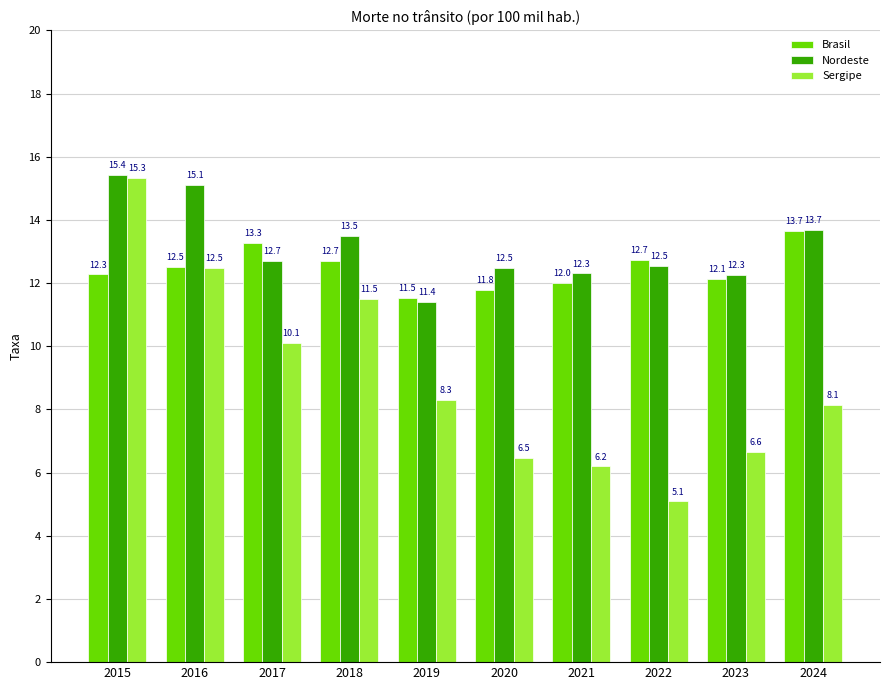

Reading right to left, what are all the values shown in this chart?

Brasil: 13.7	12.1	12.7	12.0	11.8	11.5	12.7	13.3	12.5	12.3
Nordeste: 13.7	12.3	12.5	12.3	12.5	11.4	13.5	12.7	15.1	15.4
Sergipe: 8.1	6.6	5.1	6.2	6.5	8.3	11.5	10.1	12.5	15.3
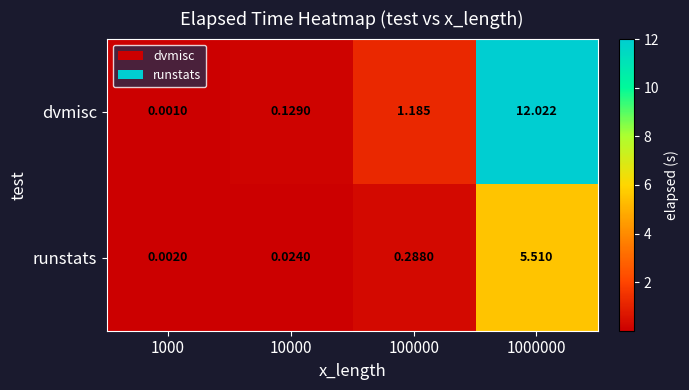

Is the value of runstats at 1000000 greater than the value of dvmisc at 10000?

Yes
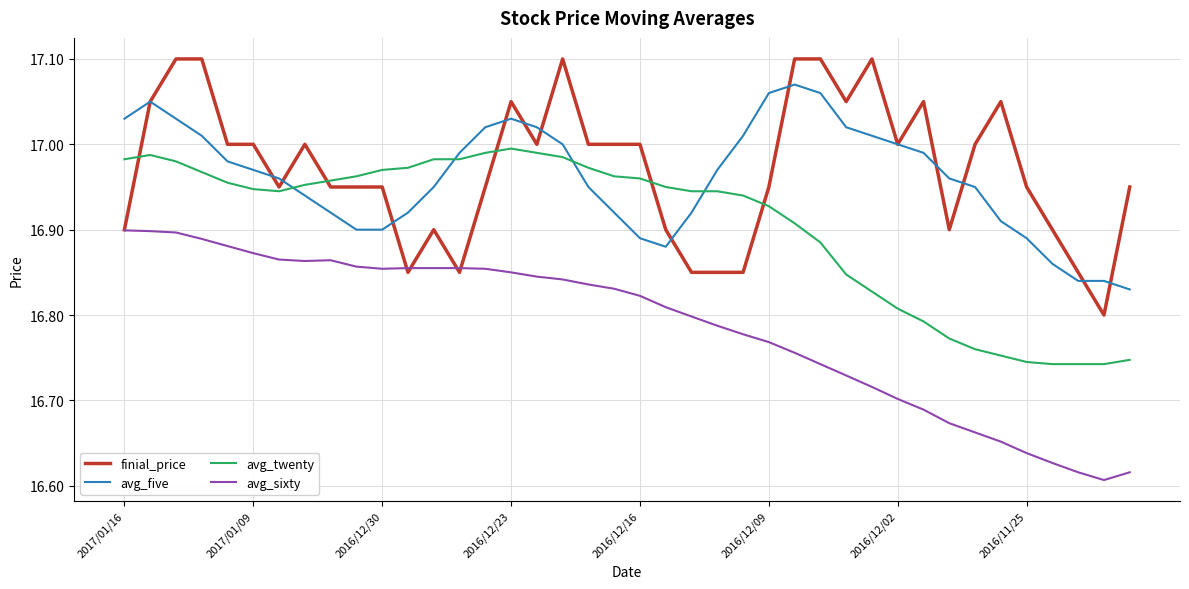

What are all the series names shown in the legend?

finial_price, avg_five, avg_twenty, avg_sixty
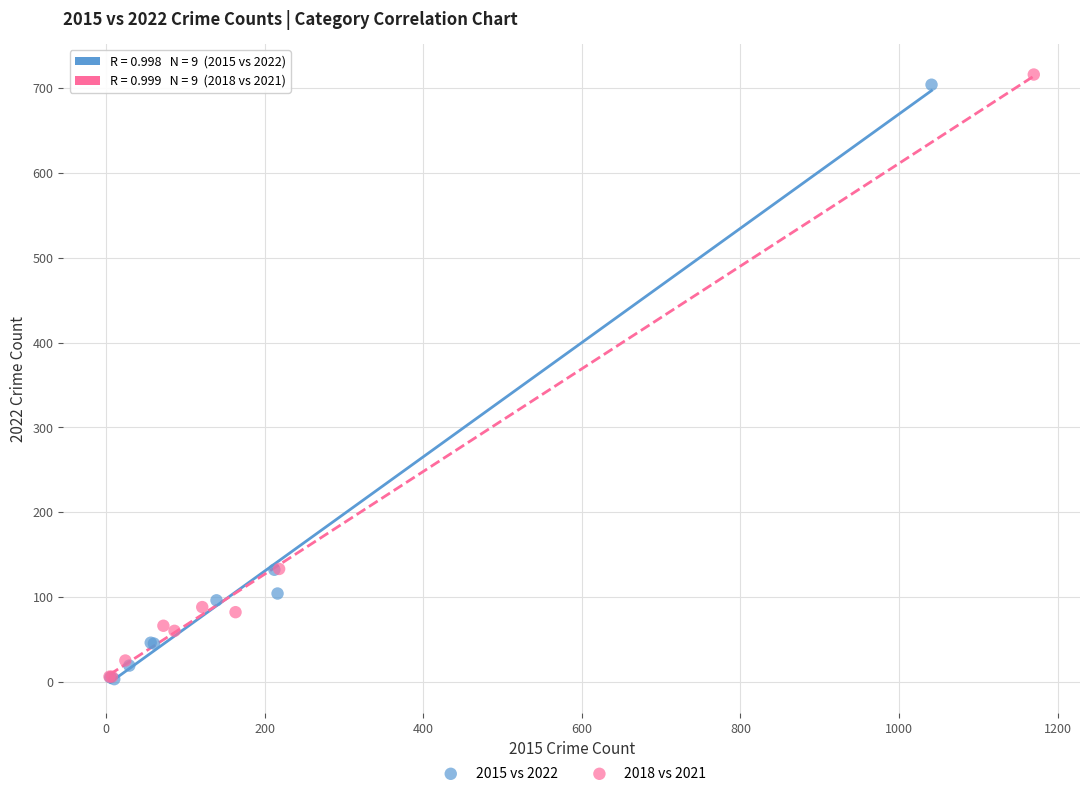

What are all the series names shown in the legend?

2015 vs 2022, 2018 vs 2021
━━━━━━━━━━━━━━━━━━━━━━━━━━━━━━
Reproduce all of the material above word for word, leaving out the pictures.

Reading right to left, what are all the values shown in this chart?

Brasil: 13.7	12.1	12.7	12.0	11.8	11.5	12.7	13.3	12.5	12.3
Nordeste: 13.7	12.3	12.5	12.3	12.5	11.4	13.5	12.7	15.1	15.4
Sergipe: 8.1	6.6	5.1	6.2	6.5	8.3	11.5	10.1	12.5	15.3

Is the value of runstats at 1000000 greater than the value of dvmisc at 10000?

Yes

What are all the series names shown in the legend?

finial_price, avg_five, avg_twenty, avg_sixty

What are all the series names shown in the legend?

2015 vs 2022, 2018 vs 2021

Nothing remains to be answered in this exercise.